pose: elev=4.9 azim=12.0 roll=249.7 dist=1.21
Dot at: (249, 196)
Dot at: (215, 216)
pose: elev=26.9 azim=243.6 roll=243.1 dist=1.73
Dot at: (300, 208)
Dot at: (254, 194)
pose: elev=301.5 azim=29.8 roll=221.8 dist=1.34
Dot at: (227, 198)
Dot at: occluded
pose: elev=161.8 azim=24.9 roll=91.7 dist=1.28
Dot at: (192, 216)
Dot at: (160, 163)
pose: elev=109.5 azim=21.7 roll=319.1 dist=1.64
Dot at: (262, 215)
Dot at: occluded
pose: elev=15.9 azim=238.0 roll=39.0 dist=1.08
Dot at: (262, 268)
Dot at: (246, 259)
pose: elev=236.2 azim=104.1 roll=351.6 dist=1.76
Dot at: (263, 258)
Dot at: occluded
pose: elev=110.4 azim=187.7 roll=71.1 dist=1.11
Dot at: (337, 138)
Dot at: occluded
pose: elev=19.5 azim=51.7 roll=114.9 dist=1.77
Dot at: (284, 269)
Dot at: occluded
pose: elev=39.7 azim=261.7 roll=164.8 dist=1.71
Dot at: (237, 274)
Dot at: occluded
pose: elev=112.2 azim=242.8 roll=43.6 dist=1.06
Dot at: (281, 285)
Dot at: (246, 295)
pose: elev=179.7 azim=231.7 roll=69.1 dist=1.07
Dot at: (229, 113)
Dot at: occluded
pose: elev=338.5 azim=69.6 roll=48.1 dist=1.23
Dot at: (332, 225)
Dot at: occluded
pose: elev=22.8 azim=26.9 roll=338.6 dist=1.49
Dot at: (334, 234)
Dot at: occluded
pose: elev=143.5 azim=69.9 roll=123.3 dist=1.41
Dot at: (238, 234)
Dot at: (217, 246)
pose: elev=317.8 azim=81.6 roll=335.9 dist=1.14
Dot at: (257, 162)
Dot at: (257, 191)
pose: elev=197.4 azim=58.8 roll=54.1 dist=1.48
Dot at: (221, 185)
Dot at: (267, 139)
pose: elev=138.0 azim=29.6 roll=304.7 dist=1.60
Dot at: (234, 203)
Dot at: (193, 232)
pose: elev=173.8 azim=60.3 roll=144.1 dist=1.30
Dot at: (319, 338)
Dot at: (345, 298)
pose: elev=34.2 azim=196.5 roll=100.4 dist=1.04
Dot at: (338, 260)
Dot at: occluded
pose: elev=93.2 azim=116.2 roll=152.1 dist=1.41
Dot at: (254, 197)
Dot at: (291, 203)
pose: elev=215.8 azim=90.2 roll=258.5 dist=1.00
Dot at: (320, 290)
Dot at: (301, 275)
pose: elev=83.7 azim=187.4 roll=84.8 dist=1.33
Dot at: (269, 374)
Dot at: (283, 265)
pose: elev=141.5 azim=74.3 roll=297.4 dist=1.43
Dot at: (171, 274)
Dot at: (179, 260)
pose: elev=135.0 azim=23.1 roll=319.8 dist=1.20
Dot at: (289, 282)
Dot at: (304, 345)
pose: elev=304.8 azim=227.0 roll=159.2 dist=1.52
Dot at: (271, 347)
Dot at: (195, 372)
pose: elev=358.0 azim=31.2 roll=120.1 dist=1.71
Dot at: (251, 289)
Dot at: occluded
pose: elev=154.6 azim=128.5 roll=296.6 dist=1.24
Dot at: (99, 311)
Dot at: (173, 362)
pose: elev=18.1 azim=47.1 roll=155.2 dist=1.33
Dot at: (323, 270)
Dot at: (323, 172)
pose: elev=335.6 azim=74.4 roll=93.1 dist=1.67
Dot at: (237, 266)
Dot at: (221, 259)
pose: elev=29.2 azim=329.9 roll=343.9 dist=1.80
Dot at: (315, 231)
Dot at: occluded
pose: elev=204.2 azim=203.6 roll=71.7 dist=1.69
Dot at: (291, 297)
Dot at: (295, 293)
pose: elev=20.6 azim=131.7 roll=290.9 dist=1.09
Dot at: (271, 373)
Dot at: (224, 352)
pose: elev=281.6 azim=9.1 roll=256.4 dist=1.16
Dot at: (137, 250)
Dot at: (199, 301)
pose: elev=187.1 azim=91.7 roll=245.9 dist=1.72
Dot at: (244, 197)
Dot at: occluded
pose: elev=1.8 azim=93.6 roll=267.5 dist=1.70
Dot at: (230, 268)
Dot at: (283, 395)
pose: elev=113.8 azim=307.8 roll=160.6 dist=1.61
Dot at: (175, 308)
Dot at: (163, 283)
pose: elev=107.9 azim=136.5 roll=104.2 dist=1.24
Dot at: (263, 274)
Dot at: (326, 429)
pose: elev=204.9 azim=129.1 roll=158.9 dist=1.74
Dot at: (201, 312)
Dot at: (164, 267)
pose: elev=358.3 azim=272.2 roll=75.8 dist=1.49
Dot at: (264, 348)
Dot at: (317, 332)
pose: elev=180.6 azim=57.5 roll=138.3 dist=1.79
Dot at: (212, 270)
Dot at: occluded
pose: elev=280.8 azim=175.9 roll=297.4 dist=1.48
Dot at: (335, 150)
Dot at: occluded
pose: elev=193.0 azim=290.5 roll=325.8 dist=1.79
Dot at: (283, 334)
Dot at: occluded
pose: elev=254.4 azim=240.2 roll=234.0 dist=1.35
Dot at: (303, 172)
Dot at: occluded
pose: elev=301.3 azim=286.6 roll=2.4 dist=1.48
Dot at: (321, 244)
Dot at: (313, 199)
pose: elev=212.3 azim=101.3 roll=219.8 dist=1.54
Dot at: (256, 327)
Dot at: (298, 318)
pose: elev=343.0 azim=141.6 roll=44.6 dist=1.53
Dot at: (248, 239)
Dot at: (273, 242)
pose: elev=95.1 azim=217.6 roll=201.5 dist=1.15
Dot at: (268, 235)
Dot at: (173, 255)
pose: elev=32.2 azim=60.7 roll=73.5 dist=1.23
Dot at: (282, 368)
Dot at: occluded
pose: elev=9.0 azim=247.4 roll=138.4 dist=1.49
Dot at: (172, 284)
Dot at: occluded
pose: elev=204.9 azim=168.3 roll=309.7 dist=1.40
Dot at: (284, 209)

******************************

Copy every entry above line for line, keeping each character unchanged.

pose: elev=4.9 azim=12.0 roll=249.7 dist=1.21
Dot at: (249, 196)
Dot at: (215, 216)
pose: elev=26.9 azim=243.6 roll=243.1 dist=1.73
Dot at: (300, 208)
Dot at: (254, 194)
pose: elev=301.5 azim=29.8 roll=221.8 dist=1.34
Dot at: (227, 198)
Dot at: occluded
pose: elev=161.8 azim=24.9 roll=91.7 dist=1.28
Dot at: (192, 216)
Dot at: (160, 163)
pose: elev=109.5 azim=21.7 roll=319.1 dist=1.64
Dot at: (262, 215)
Dot at: occluded
pose: elev=15.9 azim=238.0 roll=39.0 dist=1.08
Dot at: (262, 268)
Dot at: (246, 259)
pose: elev=236.2 azim=104.1 roll=351.6 dist=1.76
Dot at: (263, 258)
Dot at: occluded
pose: elev=110.4 azim=187.7 roll=71.1 dist=1.11
Dot at: (337, 138)
Dot at: occluded
pose: elev=19.5 azim=51.7 roll=114.9 dist=1.77
Dot at: (284, 269)
Dot at: occluded
pose: elev=39.7 azim=261.7 roll=164.8 dist=1.71
Dot at: (237, 274)
Dot at: occluded
pose: elev=112.2 azim=242.8 roll=43.6 dist=1.06
Dot at: (281, 285)
Dot at: (246, 295)
pose: elev=179.7 azim=231.7 roll=69.1 dist=1.07
Dot at: (229, 113)
Dot at: occluded
pose: elev=338.5 azim=69.6 roll=48.1 dist=1.23
Dot at: (332, 225)
Dot at: occluded
pose: elev=22.8 azim=26.9 roll=338.6 dist=1.49
Dot at: (334, 234)
Dot at: occluded
pose: elev=143.5 azim=69.9 roll=123.3 dist=1.41
Dot at: (238, 234)
Dot at: (217, 246)
pose: elev=317.8 azim=81.6 roll=335.9 dist=1.14
Dot at: (257, 162)
Dot at: (257, 191)
pose: elev=197.4 azim=58.8 roll=54.1 dist=1.48
Dot at: (221, 185)
Dot at: (267, 139)
pose: elev=138.0 azim=29.6 roll=304.7 dist=1.60
Dot at: (234, 203)
Dot at: (193, 232)
pose: elev=173.8 azim=60.3 roll=144.1 dist=1.30
Dot at: (319, 338)
Dot at: (345, 298)
pose: elev=34.2 azim=196.5 roll=100.4 dist=1.04
Dot at: (338, 260)
Dot at: occluded
pose: elev=93.2 azim=116.2 roll=152.1 dist=1.41
Dot at: (254, 197)
Dot at: (291, 203)
pose: elev=215.8 azim=90.2 roll=258.5 dist=1.00
Dot at: (320, 290)
Dot at: (301, 275)
pose: elev=83.7 azim=187.4 roll=84.8 dist=1.33
Dot at: (269, 374)
Dot at: (283, 265)
pose: elev=141.5 azim=74.3 roll=297.4 dist=1.43
Dot at: (171, 274)
Dot at: (179, 260)
pose: elev=135.0 azim=23.1 roll=319.8 dist=1.20
Dot at: (289, 282)
Dot at: (304, 345)
pose: elev=304.8 azim=227.0 roll=159.2 dist=1.52
Dot at: (271, 347)
Dot at: (195, 372)
pose: elev=358.0 azim=31.2 roll=120.1 dist=1.71
Dot at: (251, 289)
Dot at: occluded
pose: elev=154.6 azim=128.5 roll=296.6 dist=1.24
Dot at: (99, 311)
Dot at: (173, 362)
pose: elev=18.1 azim=47.1 roll=155.2 dist=1.33
Dot at: (323, 270)
Dot at: (323, 172)
pose: elev=335.6 azim=74.4 roll=93.1 dist=1.67
Dot at: (237, 266)
Dot at: (221, 259)
pose: elev=29.2 azim=329.9 roll=343.9 dist=1.80
Dot at: (315, 231)
Dot at: occluded
pose: elev=204.2 azim=203.6 roll=71.7 dist=1.69
Dot at: (291, 297)
Dot at: (295, 293)
pose: elev=20.6 azim=131.7 roll=290.9 dist=1.09
Dot at: (271, 373)
Dot at: (224, 352)
pose: elev=281.6 azim=9.1 roll=256.4 dist=1.16
Dot at: (137, 250)
Dot at: (199, 301)
pose: elev=187.1 azim=91.7 roll=245.9 dist=1.72
Dot at: (244, 197)
Dot at: occluded
pose: elev=1.8 azim=93.6 roll=267.5 dist=1.70
Dot at: (230, 268)
Dot at: (283, 395)
pose: elev=113.8 azim=307.8 roll=160.6 dist=1.61
Dot at: (175, 308)
Dot at: (163, 283)
pose: elev=107.9 azim=136.5 roll=104.2 dist=1.24
Dot at: (263, 274)
Dot at: (326, 429)
pose: elev=204.9 azim=129.1 roll=158.9 dist=1.74
Dot at: (201, 312)
Dot at: (164, 267)
pose: elev=358.3 azim=272.2 roll=75.8 dist=1.49
Dot at: (264, 348)
Dot at: (317, 332)
pose: elev=180.6 azim=57.5 roll=138.3 dist=1.79
Dot at: (212, 270)
Dot at: occluded
pose: elev=280.8 azim=175.9 roll=297.4 dist=1.48
Dot at: (335, 150)
Dot at: occluded
pose: elev=193.0 azim=290.5 roll=325.8 dist=1.79
Dot at: (283, 334)
Dot at: occluded
pose: elev=254.4 azim=240.2 roll=234.0 dist=1.35
Dot at: (303, 172)
Dot at: occluded
pose: elev=301.3 azim=286.6 roll=2.4 dist=1.48
Dot at: (321, 244)
Dot at: (313, 199)
pose: elev=212.3 azim=101.3 roll=219.8 dist=1.54
Dot at: (256, 327)
Dot at: (298, 318)
pose: elev=343.0 azim=141.6 roll=44.6 dist=1.53
Dot at: (248, 239)
Dot at: (273, 242)
pose: elev=95.1 azim=217.6 roll=201.5 dist=1.15
Dot at: (268, 235)
Dot at: (173, 255)
pose: elev=32.2 azim=60.7 roll=73.5 dist=1.23
Dot at: (282, 368)
Dot at: occluded
pose: elev=9.0 azim=247.4 roll=138.4 dist=1.49
Dot at: (172, 284)
Dot at: occluded
pose: elev=204.9 azim=168.3 roll=309.7 dist=1.40
Dot at: (284, 209)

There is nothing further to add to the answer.